Astronauts complete spacewalk to prep for station power system upgrades

EDITOR’S NOTE: Updated at 2 p.m. EST (1900 GMT) after end of spacewalk.

STORY WRITTEN FOR CBS NEWS & USED WITH PERMISSION

Two astronauts floated outside the International Space Station Sunday for the first in a series of spacewalks to upgrade the lab’s aging solar power system, assembling a support fixture that eventually will hold a new solar blanket.

The spacewalkers lost time struggling to get a bolt properly tightened and were unable to get as far along as they’d planned with a second fixture. That work will resume next Friday in an already planned spacewalk primarily devoted to station maintenance.

Floating in the Quest airlock, Kate Rubins and Victor Glover switched their spacesuits to battery power at 6:12 a.m. EST to officially kick off the 235th station spacewalk since assembly began in 1998, the third so far this year and the third overall for both astronauts.

Both astronauts were equipped with helmet cameras, but Rubins made the first use of a high-definition “helmetcam” that provided razor-sharp views, allowing flight controllers to follow along as never before.

The goal of the excursion was to install struts at the far left end of the station’s power truss to support new roll-out solar array blankets scheduled for delivery later this year and next. Additional spacewalks will be needed to installed additional support fixtures and, eventually, new solar array blankets.
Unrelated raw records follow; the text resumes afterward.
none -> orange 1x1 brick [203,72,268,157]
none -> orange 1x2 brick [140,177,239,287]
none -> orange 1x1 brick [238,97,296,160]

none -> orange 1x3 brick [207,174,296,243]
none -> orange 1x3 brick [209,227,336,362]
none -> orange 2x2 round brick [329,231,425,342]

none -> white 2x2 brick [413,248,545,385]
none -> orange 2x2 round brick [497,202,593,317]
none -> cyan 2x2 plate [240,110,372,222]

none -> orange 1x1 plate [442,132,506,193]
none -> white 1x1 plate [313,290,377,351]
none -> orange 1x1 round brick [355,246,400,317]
The space station is equipped with four huge solar array wings, two on each side of the lab’s power truss. Each wing is made up of two 39-foot-wide blankets extending 112 feet in opposite directions. The first two-blanket wing was launched in December 2000 with additional pairs delivered in 2006, 2007 and 2009.

The arrays feed power into eight electrical circuits, two per wing. When the station is in daylight, the arrays charge batteries and deliver power to the lab’s myriad systems. During night passes, the batteries feed stored power to the station.
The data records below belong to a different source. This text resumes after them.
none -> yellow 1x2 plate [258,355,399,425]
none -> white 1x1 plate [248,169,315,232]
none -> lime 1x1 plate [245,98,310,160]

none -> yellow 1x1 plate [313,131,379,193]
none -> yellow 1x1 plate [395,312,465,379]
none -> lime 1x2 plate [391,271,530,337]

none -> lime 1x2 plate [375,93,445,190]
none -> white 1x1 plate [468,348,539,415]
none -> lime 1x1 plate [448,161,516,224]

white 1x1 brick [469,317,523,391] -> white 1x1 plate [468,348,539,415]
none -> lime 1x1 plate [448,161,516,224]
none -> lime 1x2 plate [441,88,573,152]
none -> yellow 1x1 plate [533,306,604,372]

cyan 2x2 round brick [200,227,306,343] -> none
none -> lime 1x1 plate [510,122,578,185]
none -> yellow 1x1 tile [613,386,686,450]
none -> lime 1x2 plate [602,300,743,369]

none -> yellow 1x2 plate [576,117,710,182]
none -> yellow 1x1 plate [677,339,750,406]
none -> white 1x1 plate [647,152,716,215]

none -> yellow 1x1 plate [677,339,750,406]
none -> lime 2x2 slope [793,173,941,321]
Solar cells degrade over time and NASA is adding six new blankets, at a cost of $103 million, to the existing power system. Each one of the new ISS roll-out solar arrays, or IROSA, blankets measure 20 feet wide by 63 feet long when fully extended, generating more than 20 kilowatts.

Combined with the 95 kilowatt output of the original eight panels, the station’s upgraded system will provide about 215,000 kilowatts of power.

“Commercial users are coming on board that are looking for power that that we didn’t even dream of back in the mid 90s,” said Kenny Todd, deputy manager of the station program at the Johnson Space Center.

“The technology really has gotten to the point that we can do something like these roll out solar arrays. They’re not as big as the ones that we previous deployed, and yet we can we can get even more power out of them.”

Six of the space station’s eight large solar arrays will be augmented with new solar panels. Credit: NASA TV/Spaceflight Now

Rubins and Glover spent the day Sunday working at the base of the far left, or port six, set of solar arrays, which provide power to electrical channels 2B and 4B.

Exiting the airlock, the astronauts carried out two eight-foot-long bags containing the struts needed for assembly of triangular support fixtures at the bases of the two P6 arrays.

The first fixture, on the P6/2B solar array mast canister, went together relatively smoothly but the astronauts had problems completely tightening a bolt holding a strut to the structure. While the fixture was securely attached to the mast canister, a bit of play remained.

Rubins backed out one bolt and attempted to re-install it, but it again stalled before firmly locking the components flush together. Rubins and Japanese astronaut Soichi Noguchi plan another spacewalk next Friday and they may make another attempt to tighten the stuck bolt.

In the meantime. Glover pressed ahead with assembly of a triangular section of the support fixture needed for the P6/4A set of arrays. It was tied down on the station’s power truss to await assembly during the next spacewalk.

Rubins and Glover then returned to the Quest airlock, ending a seven-hour four-minute spacewalk at 1:16 p.m. Total station spacewalk time now stands at 1,478 hours and four minutes, or 61.6 days. Rubins’ total through three spacewalks stands at 19 hours and 50 minutes while Glover has logged 19 hours and 20 minutes through his three excursions.

Additional spacewalks will be needed later to install the four additional solar blanket supports and the blankets themselves. The new arrays will be delivered aboard three SpaceX Dragon cargo ships starting later this year. Two spacewalks will be required to install each new blanket.